─── MATERIAL PROVIDED

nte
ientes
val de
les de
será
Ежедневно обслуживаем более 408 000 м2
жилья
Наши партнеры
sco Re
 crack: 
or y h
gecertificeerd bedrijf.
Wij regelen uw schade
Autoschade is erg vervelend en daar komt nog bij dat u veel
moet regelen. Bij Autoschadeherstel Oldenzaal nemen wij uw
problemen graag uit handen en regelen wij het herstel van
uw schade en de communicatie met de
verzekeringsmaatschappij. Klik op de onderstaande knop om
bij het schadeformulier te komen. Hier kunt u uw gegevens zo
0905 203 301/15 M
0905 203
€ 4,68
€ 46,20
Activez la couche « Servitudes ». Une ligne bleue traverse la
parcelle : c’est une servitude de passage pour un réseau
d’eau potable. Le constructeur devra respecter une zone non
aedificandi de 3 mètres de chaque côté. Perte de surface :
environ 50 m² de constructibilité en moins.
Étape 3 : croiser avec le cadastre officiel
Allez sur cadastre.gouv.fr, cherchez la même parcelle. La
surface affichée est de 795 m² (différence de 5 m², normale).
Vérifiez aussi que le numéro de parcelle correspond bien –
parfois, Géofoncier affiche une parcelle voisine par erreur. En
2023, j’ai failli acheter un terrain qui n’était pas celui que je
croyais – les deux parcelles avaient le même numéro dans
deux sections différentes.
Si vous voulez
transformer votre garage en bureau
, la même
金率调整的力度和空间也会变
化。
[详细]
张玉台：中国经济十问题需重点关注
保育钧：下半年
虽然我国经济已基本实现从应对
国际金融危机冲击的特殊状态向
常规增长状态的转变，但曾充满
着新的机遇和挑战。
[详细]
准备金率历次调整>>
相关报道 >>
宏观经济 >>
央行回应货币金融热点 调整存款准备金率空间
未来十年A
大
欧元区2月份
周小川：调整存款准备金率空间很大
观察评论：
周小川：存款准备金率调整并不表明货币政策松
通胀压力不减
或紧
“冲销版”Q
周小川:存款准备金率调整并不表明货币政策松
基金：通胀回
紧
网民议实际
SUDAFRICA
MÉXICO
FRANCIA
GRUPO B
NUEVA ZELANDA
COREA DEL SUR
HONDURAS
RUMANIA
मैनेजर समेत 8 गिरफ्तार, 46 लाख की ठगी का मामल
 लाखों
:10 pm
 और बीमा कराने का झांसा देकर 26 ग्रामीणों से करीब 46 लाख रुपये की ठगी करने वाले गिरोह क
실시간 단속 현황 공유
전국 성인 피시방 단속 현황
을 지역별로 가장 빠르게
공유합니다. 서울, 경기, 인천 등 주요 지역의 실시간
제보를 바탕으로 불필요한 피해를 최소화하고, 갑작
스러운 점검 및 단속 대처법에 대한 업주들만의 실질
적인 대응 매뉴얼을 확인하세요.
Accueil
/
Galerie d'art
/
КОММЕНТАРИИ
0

──────

PROBLEM DETAILS
Using the data above, return every line that contains the string "regelen".

SOLUTION TO THE PROBLEM
Wij regelen uw schade
moet regelen. Bij Autoschadeherstel Oldenzaal nemen wij uw
problemen graag uit handen en regelen wij het herstel van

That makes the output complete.